Not directly. It's built for testing on historical data. When you're ready to trade live, port the logic to a broker API like Alpaca, Interactive Brokers, or CCXT.

How does backtesting.py handle commissions and slippage?

Set a commission parameter when you run the backtest. For slippage, the built-in tools are basic. I bump up the commission rate to conservatively cover slippage — not perfect but works for most cases.

Is backtesting.py suitable for high-frequency trading strategies?

Probably not for tick-level strategies. It works best on minute charts, hourly, or daily. For true HFT, look at VectorBT, which is built for speed.

How do I prevent overfitting when using the optimizer?

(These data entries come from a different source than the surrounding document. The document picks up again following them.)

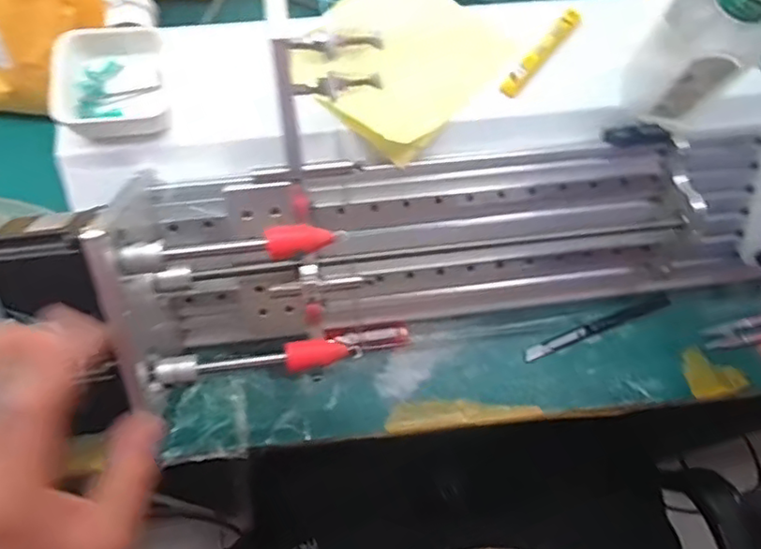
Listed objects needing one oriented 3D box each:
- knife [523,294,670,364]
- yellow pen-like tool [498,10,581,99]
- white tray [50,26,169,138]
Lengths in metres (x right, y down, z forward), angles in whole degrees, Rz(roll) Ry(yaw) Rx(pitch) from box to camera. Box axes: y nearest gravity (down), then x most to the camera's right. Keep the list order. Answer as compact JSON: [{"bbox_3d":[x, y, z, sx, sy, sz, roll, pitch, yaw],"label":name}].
[{"bbox_3d":[0.198,0.047,0.559,0.154,0.008,0.013,-20,69,-12],"label":"knife"},{"bbox_3d":[0.131,-0.180,0.496,0.016,0.012,0.103,38,69,12],"label":"yellow pen-like tool"},{"bbox_3d":[-0.197,-0.141,0.451,0.076,0.037,0.068,-7,67,-6],"label":"white tray"}]

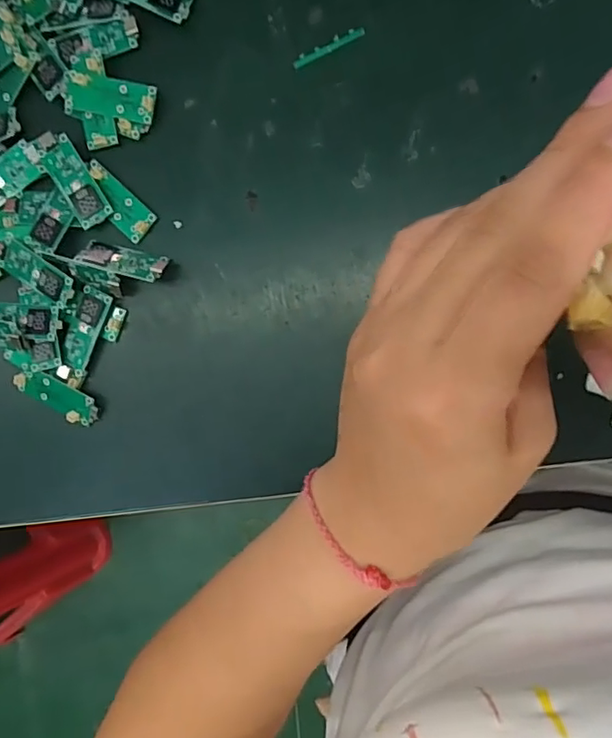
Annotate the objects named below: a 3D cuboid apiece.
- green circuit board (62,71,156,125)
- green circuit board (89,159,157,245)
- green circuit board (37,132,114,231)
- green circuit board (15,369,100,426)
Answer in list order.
[{"bbox_3d":[-0.102,-0.141,0.284,0.048,0.007,0.019,12,95,7],"label":"green circuit board"},{"bbox_3d":[-0.102,-0.089,0.289,0.045,0.004,0.019,44,99,3],"label":"green circuit board"},{"bbox_3d":[-0.123,-0.100,0.287,0.019,0.004,0.051,-31,96,-5],"label":"green circuit board"},{"bbox_3d":[-0.138,0.015,0.300,0.049,0.006,0.019,28,97,6],"label":"green circuit board"}]

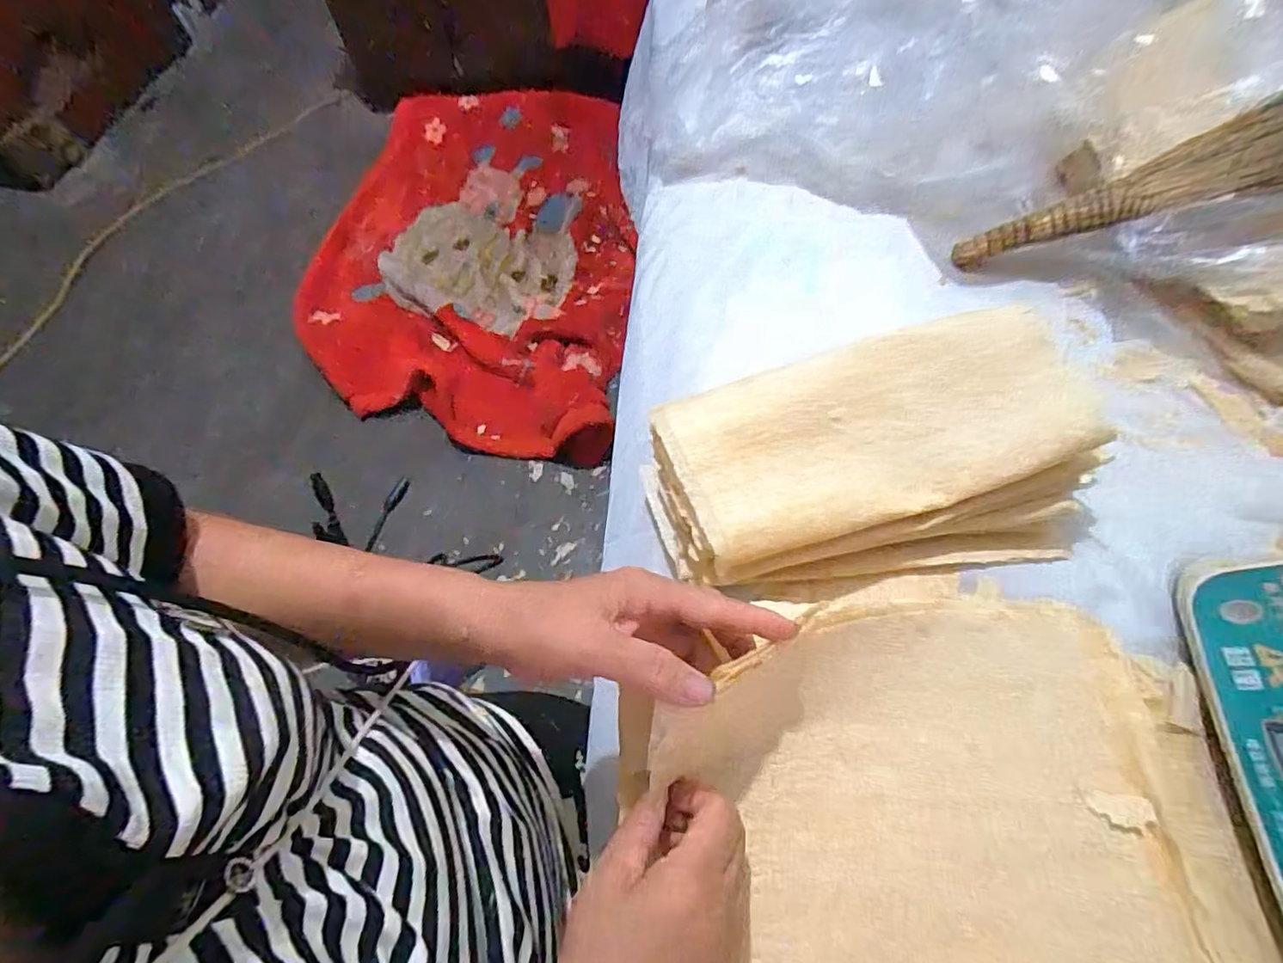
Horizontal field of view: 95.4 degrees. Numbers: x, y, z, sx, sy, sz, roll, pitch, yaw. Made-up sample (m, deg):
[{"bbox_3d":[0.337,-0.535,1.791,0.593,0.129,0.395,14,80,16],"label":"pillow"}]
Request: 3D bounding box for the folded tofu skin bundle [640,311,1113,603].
[{"bbox_3d":[0.164,-0.013,0.439,0.312,0.094,0.162,-9,61,-2],"label":"folded tofu skin bundle"}]

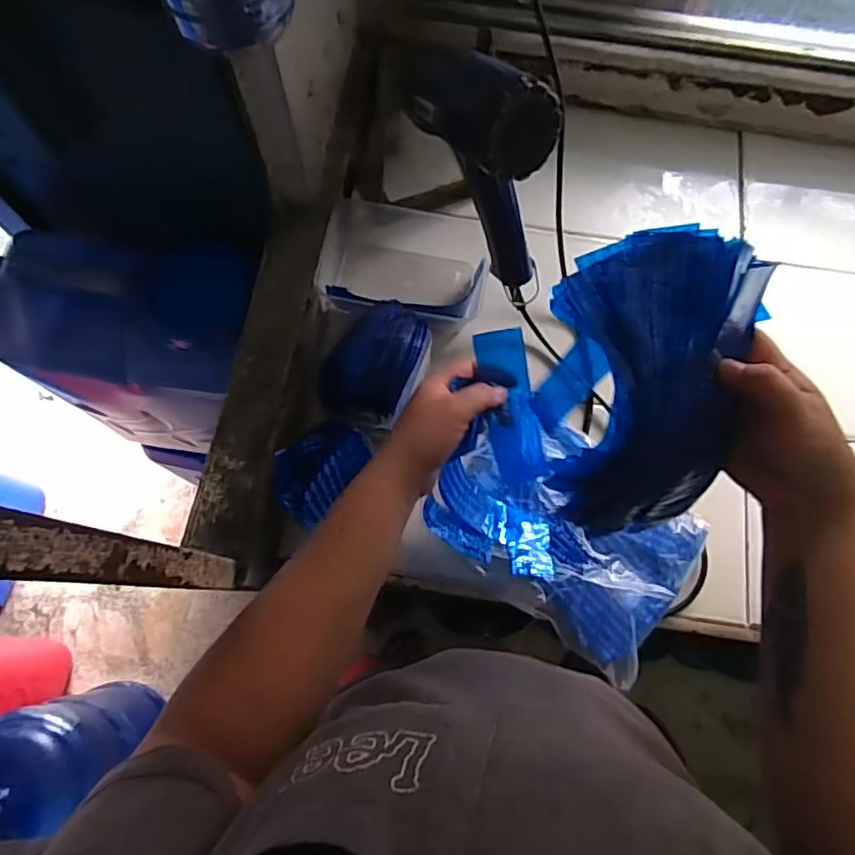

Always validate on unseen data. Walk-forward analysis is the standard: optimize on one chunk of history, validate on a later period. Also, if a heatmap shows a lonely spike, it's probably noise. Look for broad, stable areas of good performance.

How can I backtest my TradingView strategy ideas with Pine Script?

Backtesting.py handles Python strategies well, but plenty of traders prefer to test directly in TradingView with Pine Script. If that sounds like you, Pineify gives you a visual environment to build Pine Script indicators and strategies, plus an AI Coding Agent that generates error-free scripts with institutional-grade backtest reports.

Pineify Website

The quickest way to get better at backtesting: stop reading and start running. Install the library, recreate the SMA crossover on a ticker you actually follow, and look at the equity curve. Change one parameter and see what breaks. That hands-on cycle — build, run, break, fix — teaches more than any tutorial.

Here's the single most important piece of advice I can give: a great backtest result is a starting line, not the finish line. Combine that promising result with out-of-sample testing, realistic cost modeling, and disciplined position sizing. The official backtesting.py documentation is the place to dig deeper when you're ready.